In cases of chronic liver failure, fibrosis, which is a scarring of the liver as a result of damage to liver cells, develops. Cirrhosis develops when the fibrosis becomes advanced. A complication of cirrhosis in turn causes ascites- excessive body fluids that accumulate in the lower abdomen, also known as the peritoneal cavity. It causes a bulging of the abdomen, which often appears as a protrusion of the belly. The development of ascites is attributed to two factors. First, there is an increase in pressure in the vein carrying blood from the intestines, spleen and stomach to the liver, which causes portal hypertension. Secondly, low levels of blood albumin, a condition known as hypoalbuminemia, leads to imbalances of blood volume. In cirrhosis, the blood volume is greatly reduced as the liver cannot not sufficiently produce albumin. The combination of high portal hypertension and hypoalbuminemia causes fluid seepage into the tissues, the dilation of verices (veins in the esophagus) and the enlargement of the spleen, leading to general edema. Generally, these conditions develop due to the increase of pressure in the veins and the accumulation of fluid in blood vessels in the abdomen. Moreover, hypoalbuminemia can make the kidney to retain body fluids and salt, and cause peripheral edema, which is the swelling of the legs.

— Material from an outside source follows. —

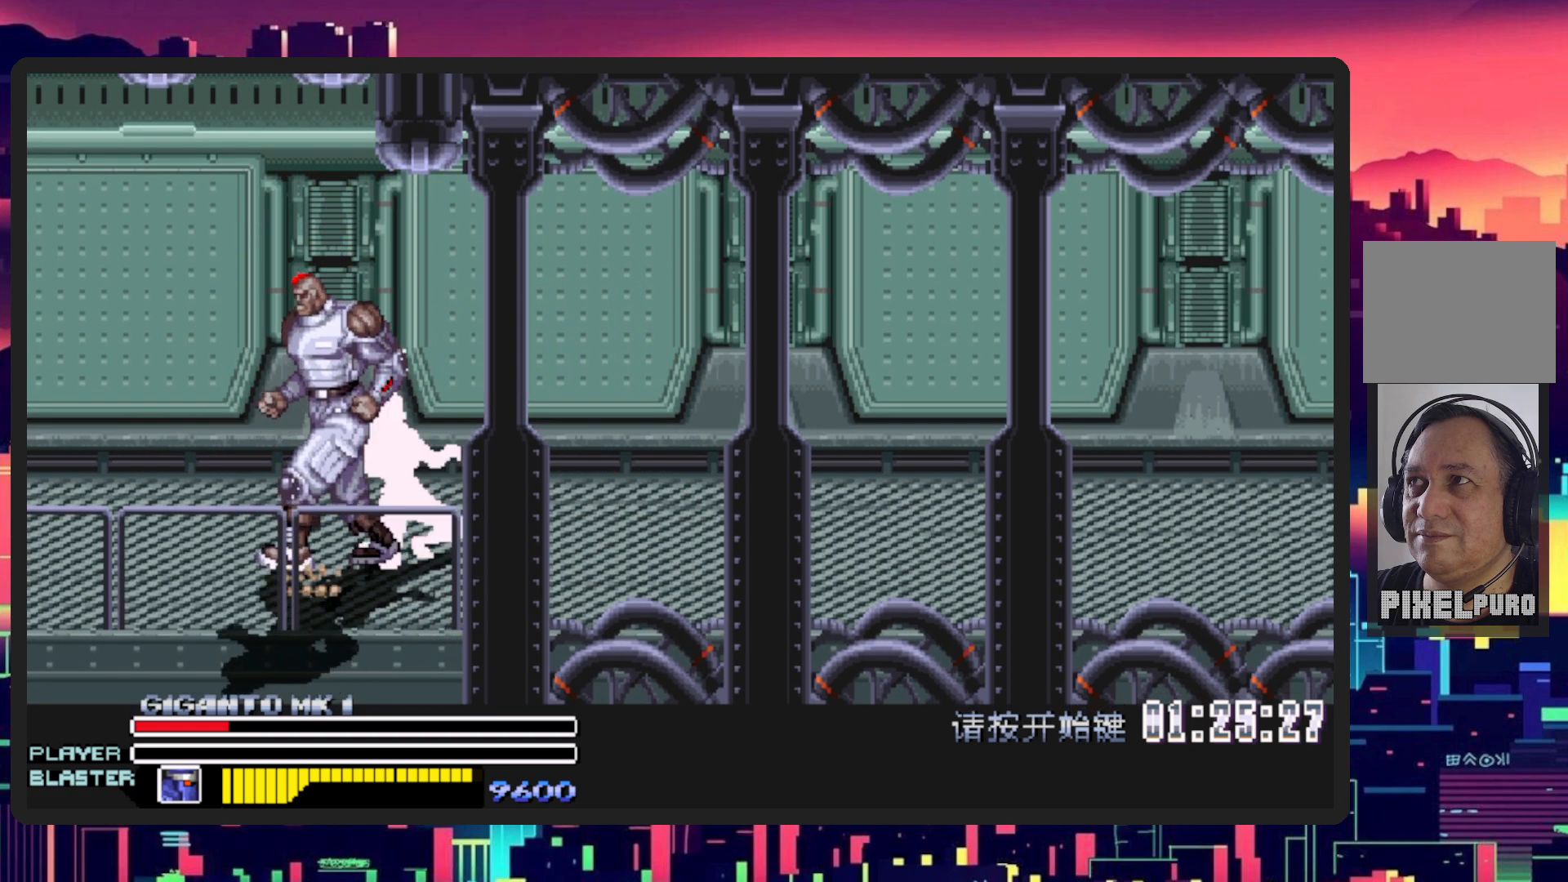
{"buttons": [], "events": []}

Bleeding and poor blood clotting
The liver is responsible for the production of essential blood clotting substances, such as fibrins and prothrombin, which are involved in coagulation. Liver failure prevents the production of these substances due to damage of involved cells. This is especially the case in cirrhosis related liver failure and in alcoholic patients. The deficiency of blood proteins in the body causes gum bleeding during brushing and frequent hemorrhage in bruises and the thrombosis, which hinders clotting. Due to advanced cirrhosis, the inflammation of the liver’s cellular cells causes serious internal hemorrhage (Jutabha, 2005). Hemorrhage into the abdomen is responsible for pain in the lower abdomen, and is often life threatening.